かつては1%を切っていた男性の育児休業(育休)取得率も最近では12%(令和2年度)を超えるようになってきた。わが国でもイクメンが定着してきたと思ったら、まだ全然足りないのだという。

 小池百合子東京都知事が育休に代わる愛称を「育業」に決めたと発表したのは6月29日のことである。

 事務方である東京都子供政策連携室の担当者が言う。

「今年の4月に改正育児・介護休業法の施行が始まり、育児休業をスムーズに取得できるようになりました。都でも後押しするべく愛称を提案することになったのです。4月末から愛称を公募し、8825件が集まりました。ここから既に商標登録されているものなどを除いて、選考委員の方に選んでいただいたわけです」

 委員の面子はタレントの杉浦太陽氏や元代議士の金子恵美氏、連合の芳野友子氏ら9人。愛称は最終的に八つにまで絞られ、1人が別の案を支持しただけで、残り全員が「育業」を選んだという。お披露目の当日、小池都知事は育業と書かれたボードを掲げると、

「“育休を取らせてください”と謝るのではなく、“育業してきます!”と胸を張って言える社会にしていければ」

 そう言ってニッコリ。都では合わせて、男性の育休取得率50%以上の都内企業を「パパ育業促進企業」に登録、タツノオトシゴを模したマークを交付する制度を開始。中小企業制度融資も受けやすくする。

育休という言葉が既に定着しているのに…

 どこか出来レースのような香りも漂ってくるが、事あるごとにキャッチフレーズをぶちあげてきた小池都知事の得意技ともいえる。

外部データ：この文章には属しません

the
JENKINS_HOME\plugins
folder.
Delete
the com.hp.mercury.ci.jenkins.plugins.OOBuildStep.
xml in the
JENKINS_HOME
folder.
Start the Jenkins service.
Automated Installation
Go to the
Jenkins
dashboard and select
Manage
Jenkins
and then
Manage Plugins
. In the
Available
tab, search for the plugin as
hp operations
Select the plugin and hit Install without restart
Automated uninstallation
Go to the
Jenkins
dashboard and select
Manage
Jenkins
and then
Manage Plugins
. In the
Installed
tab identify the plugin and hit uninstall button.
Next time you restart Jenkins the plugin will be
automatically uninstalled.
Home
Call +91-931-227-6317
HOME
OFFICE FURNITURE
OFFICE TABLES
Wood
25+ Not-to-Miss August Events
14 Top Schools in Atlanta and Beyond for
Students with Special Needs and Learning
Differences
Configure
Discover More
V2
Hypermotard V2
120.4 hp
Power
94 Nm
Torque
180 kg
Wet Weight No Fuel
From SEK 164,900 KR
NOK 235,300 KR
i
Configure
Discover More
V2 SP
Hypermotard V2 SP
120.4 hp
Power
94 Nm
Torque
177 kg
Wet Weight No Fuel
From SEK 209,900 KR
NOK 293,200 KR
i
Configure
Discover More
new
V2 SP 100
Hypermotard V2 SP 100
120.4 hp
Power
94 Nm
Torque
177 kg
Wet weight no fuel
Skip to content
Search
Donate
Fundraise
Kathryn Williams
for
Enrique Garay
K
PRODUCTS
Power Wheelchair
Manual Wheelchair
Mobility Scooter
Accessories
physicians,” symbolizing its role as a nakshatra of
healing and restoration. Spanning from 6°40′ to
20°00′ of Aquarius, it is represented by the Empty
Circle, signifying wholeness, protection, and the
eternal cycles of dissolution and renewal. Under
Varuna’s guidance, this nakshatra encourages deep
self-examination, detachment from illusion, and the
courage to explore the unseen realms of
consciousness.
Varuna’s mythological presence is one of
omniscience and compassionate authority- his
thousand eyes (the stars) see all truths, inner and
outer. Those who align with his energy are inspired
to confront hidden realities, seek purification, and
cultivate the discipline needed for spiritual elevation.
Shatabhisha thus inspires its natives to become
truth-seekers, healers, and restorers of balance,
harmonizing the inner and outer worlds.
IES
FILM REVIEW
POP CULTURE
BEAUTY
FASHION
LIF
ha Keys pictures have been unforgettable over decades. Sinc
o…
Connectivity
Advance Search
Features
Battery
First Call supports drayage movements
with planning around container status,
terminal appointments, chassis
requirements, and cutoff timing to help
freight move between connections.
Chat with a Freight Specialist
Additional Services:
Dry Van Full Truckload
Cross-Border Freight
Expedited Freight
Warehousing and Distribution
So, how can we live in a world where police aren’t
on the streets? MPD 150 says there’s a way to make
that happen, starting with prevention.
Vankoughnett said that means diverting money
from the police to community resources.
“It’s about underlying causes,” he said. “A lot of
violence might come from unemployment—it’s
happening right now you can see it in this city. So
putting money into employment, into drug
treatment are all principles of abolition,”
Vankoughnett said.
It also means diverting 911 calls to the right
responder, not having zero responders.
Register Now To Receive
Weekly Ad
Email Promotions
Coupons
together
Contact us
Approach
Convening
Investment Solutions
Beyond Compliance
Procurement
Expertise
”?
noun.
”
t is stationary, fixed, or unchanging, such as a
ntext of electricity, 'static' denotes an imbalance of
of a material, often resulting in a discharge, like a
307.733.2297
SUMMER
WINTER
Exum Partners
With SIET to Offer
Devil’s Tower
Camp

 気になるのは、この「育業」がどこまで都民に浸透するかだ。

 元都庁幹部の澤章氏曰く、

「小池さんは自分がクールビズや3密という言葉をはやらせてきたのが自慢なのです。一方で不発だったことも少なくありません。最近も夏場の電力使用を抑えるため『HTT』(減らす、創る、蓄(た)める)というキャッチフレーズを発表しましたが受けはイマイチでした。育休という言葉はすでに定着しており、育児休業も法律用語になっているので、後から“育業”と付けてもはやるとは思えません」

 案の定、この発表がニュースになったのは翌日ぐらいで、その後はさっぱり聞こえてこず。年末の流行語大賞は望むべくもない。